Comment sélectionnez-vous les candidat·e·s aux résidences et ateliers ?
Les résidences Archipelagos sont uniques car elles proposent des bourses d’exploration : ce n’est donc pas un temps que les traducteurs utilisent pour traduire des livres déjà repérés, mais justement pour découvrir ces futurs livres à traduire. En effet, les traducteurs peuvent être apporteurs de projets aux maisons d’édition et être force de proposition grâce à leur expertise dans le marché de leur langue source. Mais ce temps de recherche et de découverte est souvent peu voire non rémunéré, effectué sur leur temps libre. Nous avons donc des critères de sélection assez différents de ceux pour des résidences de traduction plus traditionnelles. Chez ATLAS, nous avons reçu plus de 100 candidatures pour des résidences d’exploration en 2024 (plus de 200 tous partenaires confondus), et le même nombre pour des résidences en 2025. Nous n’avons que 50 semaines à attribuer par an, et la plupart des projets nécessitent entre 2 et 3 semaines. C’est donc un choix difficile : un comité de sélection de 3 personnes étudie toutes les candidatures reçues. Nous examinons de près les projets : est-ce qu’il comblera un manque dans le paysage éditorial ? Est-ce que les livres découverts seraient susceptibles d’intéresser les éditeurs dans le pays de la langue cible ? Est-ce que le projet est réaliste ? Est-ce que c’est véritablement de l’exploration ? Nous tenons en compte la diversité des langues, ainsi que la diversité d’expérience des traducteurs afin de soutenir traducteurs débutants et confirmés. Nous faisons en sorte que les projets retenus explorent différents aspects du marché, surtout lors d’une même combinaison langue cible-langue source. Par exemple, en 2024, deux traductrices retenues (Sarah Rolfo et Lola Maselbas) nous ont proposé des projets de traduction de l’arabe vers le français très différents : l’une est partie à Berlin explorer la littérature de la diaspora arabe installée dans cette ville, tandis que l’autre est venue à Arles en résidence au CITL afin d’avoir le temps d’éplucher le catalogue en ligne d’une maison d’édition arabophone. Ce sont des projets d’explorations avec la même combinaison linguistique, mais avec une approche très individuelle.

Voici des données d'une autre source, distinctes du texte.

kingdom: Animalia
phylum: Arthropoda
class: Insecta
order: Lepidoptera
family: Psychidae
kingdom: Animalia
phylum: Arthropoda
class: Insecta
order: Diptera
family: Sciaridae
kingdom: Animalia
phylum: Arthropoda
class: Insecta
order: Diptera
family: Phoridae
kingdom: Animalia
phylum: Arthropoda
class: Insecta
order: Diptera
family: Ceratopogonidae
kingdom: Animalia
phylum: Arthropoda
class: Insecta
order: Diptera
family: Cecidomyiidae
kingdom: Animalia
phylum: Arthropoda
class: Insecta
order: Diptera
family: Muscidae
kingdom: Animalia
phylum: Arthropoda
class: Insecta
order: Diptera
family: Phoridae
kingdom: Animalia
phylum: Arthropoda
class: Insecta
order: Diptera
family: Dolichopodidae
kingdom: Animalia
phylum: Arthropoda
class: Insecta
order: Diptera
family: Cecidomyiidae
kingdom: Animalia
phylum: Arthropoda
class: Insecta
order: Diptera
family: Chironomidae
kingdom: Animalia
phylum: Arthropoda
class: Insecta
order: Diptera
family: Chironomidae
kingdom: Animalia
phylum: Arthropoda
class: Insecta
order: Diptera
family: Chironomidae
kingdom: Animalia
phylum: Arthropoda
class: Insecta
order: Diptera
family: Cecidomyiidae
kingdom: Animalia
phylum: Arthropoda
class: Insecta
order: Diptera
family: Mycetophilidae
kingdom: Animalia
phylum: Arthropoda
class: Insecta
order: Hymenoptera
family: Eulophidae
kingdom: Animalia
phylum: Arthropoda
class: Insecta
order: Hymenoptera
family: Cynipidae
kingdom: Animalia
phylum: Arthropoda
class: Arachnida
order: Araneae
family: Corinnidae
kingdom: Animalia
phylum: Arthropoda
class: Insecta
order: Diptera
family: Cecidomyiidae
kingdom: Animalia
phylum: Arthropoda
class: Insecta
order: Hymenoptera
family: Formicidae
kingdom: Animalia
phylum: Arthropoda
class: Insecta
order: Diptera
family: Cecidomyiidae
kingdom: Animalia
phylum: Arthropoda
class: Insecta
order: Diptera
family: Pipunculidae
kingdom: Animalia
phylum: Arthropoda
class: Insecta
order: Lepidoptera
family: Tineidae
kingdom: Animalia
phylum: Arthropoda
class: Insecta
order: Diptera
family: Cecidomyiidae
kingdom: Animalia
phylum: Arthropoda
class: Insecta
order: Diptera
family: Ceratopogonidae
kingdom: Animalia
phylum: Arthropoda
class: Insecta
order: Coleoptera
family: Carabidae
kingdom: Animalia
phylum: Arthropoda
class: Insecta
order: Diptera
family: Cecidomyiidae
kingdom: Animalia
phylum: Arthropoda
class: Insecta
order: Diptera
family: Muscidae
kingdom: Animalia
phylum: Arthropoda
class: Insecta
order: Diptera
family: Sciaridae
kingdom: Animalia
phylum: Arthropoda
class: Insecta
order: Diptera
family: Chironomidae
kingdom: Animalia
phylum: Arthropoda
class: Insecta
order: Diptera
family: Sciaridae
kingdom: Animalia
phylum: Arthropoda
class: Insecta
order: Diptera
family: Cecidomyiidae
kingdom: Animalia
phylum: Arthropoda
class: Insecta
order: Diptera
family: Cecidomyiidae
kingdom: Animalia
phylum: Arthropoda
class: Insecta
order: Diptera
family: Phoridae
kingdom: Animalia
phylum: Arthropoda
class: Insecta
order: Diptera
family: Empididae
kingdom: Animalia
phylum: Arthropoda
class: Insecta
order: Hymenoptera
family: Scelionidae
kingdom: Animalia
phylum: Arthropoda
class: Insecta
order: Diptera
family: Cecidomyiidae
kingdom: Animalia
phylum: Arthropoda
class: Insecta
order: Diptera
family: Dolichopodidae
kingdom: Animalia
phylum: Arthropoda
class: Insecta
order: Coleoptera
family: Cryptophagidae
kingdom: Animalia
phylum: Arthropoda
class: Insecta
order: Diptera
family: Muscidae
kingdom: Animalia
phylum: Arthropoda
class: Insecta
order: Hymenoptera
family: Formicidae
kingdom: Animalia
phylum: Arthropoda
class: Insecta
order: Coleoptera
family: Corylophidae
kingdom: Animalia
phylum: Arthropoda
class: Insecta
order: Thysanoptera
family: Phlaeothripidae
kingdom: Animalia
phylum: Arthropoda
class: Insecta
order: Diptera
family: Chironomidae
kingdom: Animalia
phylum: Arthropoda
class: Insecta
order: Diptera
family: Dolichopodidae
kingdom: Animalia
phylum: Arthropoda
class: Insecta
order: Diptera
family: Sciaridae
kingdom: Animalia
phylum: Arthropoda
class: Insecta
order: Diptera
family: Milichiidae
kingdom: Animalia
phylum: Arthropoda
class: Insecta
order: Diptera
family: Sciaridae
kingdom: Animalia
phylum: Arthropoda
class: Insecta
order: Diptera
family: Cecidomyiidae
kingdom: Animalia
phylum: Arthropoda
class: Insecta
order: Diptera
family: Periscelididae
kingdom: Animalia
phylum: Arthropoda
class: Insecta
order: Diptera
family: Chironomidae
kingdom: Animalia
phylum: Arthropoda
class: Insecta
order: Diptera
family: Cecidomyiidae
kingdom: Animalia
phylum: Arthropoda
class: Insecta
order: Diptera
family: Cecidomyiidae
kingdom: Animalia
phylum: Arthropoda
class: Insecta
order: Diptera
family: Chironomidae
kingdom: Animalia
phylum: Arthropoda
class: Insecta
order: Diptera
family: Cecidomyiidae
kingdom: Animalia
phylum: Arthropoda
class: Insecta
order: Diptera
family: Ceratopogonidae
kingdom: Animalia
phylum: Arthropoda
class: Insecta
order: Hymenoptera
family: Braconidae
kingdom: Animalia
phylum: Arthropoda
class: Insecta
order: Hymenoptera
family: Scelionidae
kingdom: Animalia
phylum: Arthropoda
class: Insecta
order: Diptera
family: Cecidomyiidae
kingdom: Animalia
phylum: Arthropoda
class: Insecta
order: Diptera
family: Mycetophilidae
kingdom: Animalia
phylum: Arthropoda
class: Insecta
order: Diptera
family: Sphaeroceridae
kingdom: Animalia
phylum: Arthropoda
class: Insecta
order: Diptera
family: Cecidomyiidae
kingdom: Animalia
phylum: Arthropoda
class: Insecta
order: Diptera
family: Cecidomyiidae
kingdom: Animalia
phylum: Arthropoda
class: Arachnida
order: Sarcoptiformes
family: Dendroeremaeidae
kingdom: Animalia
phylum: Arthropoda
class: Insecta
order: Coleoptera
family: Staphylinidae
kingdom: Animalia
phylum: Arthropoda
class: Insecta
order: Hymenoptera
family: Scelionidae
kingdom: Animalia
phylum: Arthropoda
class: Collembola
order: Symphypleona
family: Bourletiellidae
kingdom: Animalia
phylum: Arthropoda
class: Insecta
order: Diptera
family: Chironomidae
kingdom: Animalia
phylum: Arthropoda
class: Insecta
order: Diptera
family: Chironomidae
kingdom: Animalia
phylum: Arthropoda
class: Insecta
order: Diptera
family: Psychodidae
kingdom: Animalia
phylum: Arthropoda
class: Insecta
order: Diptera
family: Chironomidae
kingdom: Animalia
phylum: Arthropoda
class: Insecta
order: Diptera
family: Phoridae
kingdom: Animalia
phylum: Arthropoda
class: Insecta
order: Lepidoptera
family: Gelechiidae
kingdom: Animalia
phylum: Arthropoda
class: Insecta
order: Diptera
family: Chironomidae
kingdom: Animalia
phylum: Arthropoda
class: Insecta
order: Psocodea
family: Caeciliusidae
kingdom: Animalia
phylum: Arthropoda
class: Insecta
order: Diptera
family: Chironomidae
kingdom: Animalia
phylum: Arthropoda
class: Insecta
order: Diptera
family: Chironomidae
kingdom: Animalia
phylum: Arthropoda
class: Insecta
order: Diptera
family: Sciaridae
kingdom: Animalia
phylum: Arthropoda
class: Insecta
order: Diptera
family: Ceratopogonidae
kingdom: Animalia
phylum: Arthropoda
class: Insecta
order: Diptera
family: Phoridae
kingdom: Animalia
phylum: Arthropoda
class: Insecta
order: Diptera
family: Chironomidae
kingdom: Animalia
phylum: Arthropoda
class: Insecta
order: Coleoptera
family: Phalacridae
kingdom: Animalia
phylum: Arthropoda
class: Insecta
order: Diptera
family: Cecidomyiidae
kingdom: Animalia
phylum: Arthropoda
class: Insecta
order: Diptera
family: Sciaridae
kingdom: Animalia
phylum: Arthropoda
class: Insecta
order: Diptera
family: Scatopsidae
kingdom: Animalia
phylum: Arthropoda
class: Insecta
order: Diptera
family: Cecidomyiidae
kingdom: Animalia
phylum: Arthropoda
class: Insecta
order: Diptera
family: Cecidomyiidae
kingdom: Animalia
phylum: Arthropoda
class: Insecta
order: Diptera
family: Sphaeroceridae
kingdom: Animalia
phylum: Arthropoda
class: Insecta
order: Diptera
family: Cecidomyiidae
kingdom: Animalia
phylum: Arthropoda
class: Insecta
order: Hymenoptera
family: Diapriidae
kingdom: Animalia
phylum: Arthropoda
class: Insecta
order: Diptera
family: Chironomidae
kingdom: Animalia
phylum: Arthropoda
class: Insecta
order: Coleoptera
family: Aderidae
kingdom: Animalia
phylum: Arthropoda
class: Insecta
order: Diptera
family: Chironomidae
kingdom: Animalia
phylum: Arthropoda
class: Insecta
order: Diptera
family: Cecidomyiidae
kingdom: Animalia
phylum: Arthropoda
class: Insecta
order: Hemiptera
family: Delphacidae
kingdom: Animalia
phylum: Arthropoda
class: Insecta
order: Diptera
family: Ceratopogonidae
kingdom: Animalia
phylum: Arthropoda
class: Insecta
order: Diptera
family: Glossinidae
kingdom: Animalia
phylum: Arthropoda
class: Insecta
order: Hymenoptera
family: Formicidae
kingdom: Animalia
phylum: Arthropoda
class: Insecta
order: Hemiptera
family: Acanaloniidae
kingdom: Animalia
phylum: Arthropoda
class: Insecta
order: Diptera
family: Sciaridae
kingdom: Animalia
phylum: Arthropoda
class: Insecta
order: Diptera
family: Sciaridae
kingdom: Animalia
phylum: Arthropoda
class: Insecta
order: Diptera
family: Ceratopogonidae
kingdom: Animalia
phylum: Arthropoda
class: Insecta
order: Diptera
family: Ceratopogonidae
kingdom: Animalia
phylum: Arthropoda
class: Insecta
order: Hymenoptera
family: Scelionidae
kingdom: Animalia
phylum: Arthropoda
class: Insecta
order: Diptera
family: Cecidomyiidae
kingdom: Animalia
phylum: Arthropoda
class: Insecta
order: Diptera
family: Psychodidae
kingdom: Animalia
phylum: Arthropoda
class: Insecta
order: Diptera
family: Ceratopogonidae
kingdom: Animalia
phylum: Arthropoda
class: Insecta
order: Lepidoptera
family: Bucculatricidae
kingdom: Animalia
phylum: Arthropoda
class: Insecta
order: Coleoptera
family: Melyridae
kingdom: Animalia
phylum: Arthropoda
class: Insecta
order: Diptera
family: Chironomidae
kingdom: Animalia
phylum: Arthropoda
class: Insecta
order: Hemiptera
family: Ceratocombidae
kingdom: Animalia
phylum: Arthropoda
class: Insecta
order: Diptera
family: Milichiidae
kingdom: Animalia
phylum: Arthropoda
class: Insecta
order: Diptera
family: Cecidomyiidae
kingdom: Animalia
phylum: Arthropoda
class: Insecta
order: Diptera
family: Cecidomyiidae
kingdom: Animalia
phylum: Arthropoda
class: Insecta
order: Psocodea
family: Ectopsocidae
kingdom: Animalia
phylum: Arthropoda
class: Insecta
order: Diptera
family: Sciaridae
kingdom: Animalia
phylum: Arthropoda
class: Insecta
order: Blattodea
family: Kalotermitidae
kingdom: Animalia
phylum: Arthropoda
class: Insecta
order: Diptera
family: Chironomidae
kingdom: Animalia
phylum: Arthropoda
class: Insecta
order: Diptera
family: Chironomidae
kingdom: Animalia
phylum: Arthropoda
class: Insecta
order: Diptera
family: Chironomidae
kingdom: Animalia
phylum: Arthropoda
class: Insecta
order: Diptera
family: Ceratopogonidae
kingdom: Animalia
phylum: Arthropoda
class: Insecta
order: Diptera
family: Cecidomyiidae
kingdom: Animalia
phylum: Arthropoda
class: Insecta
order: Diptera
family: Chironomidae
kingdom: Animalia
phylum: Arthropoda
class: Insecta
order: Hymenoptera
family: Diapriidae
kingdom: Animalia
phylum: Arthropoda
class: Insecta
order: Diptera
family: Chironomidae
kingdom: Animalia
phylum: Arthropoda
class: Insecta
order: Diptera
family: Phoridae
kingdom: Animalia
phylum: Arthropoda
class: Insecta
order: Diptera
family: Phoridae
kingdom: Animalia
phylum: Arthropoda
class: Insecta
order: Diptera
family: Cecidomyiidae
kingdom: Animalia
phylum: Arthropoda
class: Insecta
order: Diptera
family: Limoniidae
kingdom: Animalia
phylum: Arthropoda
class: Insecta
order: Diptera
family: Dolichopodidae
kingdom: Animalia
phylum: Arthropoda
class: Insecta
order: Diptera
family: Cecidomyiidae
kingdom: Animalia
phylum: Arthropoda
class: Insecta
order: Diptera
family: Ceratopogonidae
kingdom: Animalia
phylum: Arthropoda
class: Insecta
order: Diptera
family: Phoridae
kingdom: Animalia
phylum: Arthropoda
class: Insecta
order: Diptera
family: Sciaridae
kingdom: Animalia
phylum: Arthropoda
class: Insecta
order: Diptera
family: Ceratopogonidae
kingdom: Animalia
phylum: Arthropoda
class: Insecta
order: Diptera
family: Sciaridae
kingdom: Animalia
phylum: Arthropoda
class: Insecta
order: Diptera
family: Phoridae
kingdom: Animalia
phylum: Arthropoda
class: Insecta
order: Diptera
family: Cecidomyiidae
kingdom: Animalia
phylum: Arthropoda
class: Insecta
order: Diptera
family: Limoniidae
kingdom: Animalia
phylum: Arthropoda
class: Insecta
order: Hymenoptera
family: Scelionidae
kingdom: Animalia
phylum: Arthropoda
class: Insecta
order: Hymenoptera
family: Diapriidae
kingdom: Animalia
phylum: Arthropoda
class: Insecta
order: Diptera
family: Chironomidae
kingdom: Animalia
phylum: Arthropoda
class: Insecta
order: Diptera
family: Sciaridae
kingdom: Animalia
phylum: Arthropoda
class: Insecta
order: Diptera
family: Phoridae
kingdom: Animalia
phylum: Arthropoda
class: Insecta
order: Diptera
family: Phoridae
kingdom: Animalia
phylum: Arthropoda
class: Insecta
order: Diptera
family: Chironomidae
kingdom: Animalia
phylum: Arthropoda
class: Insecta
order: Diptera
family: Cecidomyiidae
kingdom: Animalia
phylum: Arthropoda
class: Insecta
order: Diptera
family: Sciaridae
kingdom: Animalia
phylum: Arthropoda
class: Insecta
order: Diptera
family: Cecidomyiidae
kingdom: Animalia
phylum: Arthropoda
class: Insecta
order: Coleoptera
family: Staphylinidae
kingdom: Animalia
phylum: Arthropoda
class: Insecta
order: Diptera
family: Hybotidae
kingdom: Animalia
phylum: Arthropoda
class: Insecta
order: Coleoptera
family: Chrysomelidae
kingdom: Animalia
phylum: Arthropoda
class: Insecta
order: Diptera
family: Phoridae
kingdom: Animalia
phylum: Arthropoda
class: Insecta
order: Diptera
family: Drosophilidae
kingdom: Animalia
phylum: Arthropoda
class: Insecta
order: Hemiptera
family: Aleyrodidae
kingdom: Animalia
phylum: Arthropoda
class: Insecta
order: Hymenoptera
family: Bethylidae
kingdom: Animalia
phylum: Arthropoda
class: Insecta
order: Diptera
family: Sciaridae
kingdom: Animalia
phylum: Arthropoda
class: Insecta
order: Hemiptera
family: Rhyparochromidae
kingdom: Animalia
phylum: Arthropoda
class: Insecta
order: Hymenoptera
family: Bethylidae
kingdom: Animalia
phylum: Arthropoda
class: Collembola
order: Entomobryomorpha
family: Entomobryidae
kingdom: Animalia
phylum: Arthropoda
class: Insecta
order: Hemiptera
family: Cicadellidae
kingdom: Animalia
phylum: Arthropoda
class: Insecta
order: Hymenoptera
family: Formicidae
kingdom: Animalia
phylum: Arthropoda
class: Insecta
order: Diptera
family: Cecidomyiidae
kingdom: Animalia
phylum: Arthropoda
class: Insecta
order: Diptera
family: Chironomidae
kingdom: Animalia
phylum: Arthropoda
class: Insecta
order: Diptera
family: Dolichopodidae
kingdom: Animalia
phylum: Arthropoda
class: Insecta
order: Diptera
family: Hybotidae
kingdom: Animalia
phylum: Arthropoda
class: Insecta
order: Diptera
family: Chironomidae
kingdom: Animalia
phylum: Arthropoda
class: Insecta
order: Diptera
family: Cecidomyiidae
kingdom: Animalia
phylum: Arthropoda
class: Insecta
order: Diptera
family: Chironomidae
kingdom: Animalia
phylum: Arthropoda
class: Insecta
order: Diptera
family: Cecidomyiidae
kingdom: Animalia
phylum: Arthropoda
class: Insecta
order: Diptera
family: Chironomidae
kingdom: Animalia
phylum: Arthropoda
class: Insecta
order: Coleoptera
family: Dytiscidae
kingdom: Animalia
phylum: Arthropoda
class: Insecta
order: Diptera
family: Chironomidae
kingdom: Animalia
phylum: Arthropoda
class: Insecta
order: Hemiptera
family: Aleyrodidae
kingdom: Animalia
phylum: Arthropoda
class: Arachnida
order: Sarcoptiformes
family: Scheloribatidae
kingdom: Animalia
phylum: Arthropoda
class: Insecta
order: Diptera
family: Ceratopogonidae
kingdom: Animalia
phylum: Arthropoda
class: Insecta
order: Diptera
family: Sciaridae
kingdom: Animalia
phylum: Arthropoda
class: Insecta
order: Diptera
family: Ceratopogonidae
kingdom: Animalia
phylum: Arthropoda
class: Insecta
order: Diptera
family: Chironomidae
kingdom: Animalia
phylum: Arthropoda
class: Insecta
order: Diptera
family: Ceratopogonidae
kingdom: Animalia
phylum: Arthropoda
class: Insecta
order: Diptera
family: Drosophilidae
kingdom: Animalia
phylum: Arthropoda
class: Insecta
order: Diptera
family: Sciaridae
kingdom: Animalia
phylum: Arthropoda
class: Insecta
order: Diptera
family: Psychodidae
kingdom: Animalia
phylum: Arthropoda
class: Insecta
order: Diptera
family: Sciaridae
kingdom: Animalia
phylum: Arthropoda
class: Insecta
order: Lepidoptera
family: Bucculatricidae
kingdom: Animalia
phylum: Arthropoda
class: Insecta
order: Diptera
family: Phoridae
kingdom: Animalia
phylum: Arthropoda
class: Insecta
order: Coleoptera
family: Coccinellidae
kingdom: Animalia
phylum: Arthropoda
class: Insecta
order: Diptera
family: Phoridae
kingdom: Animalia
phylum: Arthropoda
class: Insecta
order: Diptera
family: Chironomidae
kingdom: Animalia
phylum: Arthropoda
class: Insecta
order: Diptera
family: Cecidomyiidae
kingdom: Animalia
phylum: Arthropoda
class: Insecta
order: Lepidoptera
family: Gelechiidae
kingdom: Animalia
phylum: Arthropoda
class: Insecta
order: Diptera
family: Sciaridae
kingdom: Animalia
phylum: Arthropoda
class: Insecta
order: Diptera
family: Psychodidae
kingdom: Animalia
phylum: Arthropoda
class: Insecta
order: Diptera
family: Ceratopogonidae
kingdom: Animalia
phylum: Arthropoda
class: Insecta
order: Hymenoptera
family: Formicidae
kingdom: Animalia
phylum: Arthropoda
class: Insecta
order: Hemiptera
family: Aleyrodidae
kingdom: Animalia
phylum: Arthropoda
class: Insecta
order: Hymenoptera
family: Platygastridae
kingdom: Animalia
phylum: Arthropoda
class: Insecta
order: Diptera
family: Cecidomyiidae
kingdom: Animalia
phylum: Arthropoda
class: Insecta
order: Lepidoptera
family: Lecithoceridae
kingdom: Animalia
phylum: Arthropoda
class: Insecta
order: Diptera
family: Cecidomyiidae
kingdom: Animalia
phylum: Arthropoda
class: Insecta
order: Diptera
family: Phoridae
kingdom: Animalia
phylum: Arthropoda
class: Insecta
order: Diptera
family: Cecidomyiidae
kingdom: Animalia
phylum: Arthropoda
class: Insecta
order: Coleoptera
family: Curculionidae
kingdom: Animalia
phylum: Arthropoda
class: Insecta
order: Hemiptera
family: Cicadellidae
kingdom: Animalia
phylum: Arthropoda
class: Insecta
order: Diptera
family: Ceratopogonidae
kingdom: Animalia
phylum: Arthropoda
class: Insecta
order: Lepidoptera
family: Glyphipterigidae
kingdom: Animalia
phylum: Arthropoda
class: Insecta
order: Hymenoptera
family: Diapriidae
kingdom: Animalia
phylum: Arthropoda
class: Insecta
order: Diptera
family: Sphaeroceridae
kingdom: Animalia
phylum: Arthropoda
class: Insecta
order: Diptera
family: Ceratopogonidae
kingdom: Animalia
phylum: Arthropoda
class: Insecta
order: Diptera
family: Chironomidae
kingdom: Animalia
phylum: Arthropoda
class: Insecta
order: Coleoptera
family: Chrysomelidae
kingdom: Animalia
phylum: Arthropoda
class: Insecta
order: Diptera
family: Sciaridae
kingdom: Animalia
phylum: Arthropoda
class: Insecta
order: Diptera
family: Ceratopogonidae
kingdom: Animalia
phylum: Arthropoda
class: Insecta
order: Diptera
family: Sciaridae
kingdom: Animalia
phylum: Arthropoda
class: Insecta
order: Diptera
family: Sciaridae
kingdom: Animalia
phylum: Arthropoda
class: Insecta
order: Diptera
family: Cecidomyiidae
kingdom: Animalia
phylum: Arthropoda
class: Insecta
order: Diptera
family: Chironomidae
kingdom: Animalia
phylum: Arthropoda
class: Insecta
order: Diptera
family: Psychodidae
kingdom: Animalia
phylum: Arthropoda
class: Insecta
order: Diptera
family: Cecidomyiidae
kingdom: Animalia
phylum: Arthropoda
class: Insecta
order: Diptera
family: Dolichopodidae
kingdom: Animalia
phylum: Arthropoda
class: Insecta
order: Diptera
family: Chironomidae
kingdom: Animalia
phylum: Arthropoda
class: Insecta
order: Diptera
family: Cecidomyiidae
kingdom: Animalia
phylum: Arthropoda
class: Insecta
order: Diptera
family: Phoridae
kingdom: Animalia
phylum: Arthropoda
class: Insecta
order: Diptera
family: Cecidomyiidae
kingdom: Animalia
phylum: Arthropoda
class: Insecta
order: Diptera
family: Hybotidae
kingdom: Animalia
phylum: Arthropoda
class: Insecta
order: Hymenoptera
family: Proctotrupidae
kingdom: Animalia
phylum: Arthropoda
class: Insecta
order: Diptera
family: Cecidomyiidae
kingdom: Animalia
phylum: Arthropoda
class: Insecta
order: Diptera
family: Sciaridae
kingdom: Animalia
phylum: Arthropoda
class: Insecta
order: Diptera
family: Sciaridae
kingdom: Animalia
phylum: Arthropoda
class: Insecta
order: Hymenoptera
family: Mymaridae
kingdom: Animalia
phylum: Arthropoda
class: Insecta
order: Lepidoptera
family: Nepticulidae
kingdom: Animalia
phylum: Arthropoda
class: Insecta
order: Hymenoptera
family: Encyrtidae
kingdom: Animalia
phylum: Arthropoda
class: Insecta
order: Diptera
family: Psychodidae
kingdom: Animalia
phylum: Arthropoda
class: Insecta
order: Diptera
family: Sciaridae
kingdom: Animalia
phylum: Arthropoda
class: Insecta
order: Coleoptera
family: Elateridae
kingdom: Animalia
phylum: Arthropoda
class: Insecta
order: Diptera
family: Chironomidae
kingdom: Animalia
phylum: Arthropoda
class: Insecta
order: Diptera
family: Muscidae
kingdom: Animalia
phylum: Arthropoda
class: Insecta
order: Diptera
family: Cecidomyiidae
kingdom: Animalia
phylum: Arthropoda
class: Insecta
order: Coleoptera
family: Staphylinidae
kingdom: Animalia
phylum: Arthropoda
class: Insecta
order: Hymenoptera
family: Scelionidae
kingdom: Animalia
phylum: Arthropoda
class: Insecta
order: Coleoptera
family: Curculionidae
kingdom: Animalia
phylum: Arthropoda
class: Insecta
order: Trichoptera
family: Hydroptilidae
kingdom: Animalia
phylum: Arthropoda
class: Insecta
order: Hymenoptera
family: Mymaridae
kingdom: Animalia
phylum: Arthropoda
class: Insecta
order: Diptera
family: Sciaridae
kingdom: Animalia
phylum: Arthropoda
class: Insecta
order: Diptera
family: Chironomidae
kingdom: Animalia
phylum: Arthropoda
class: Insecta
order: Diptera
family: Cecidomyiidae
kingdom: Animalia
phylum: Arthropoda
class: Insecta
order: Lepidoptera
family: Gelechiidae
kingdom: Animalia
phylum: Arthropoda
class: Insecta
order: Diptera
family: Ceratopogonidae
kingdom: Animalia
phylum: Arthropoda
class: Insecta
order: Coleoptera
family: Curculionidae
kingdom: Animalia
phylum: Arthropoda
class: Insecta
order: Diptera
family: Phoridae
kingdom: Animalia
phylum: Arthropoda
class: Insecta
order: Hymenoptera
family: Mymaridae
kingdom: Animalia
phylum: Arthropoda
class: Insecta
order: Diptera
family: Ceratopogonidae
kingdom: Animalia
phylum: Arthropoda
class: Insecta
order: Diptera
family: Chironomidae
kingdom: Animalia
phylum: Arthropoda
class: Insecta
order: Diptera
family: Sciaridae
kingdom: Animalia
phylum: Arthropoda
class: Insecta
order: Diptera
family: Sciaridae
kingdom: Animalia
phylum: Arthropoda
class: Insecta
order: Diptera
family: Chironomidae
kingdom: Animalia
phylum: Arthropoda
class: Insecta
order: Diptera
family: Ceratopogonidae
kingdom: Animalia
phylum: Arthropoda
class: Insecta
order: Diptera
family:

Quels sont les développements et prolongations d’actions prévus ?
Nous sommes presque à la moitié du projet. Il nous reste donc u peu plus d’un an et demi d’Archipelagos. Nous continuerons à proposer des résidences et des ateliers en 2025 et 2026, ainsi que notre série de webinaires mensuels sur les littératures moins traduites (informations et inscriptions ici), en partenariat avec l’École de la Librairie et l’Agence Régionale du Livre Provence-Alpes Côte d’Azur. Cette série se terminera avec l’Université d’Été (2 et 3 juillet 2025) de l’École de la Librairie, consacrée aux littératures étrangères. Le programme est disponible en ligne : il y aura une table ronde sur les enjeux de la traduction aujourd’hui, une seconde sur le rôle du traducteur comme apporteur de texte, une rencontre avec la traductrice Josée Kamoun, … Nous continuerons les ateliers éditoriaux et la production de podcasts, ainsi que les lectures publiques aux Assises en 2025 (du 7 au 9 novembre) et 2026. À la fin du projet, la galerie de traducteurs des résidents Archipelagos restera en ligne, avec un accès aux fiches de lecture, rapports de résidence et podcasts des traducteurs. Nous espérons que ce sera un lieu de ressource important pour les éditeurs (notamment grâce à la fonction qui permet de filtrer les traducteurs par langues sources et cibles), et que les traducteurs continueront à partager leurs pages et le projet. La page Instagram du projet restera également en ligne. Enfin, nous garderons contact avec les partenaires du projet afin de continuer à promouvoir la mobilité des œuvres littéraires au sein de l’Union Européenne. Nous parlons déjà de futures collaborations…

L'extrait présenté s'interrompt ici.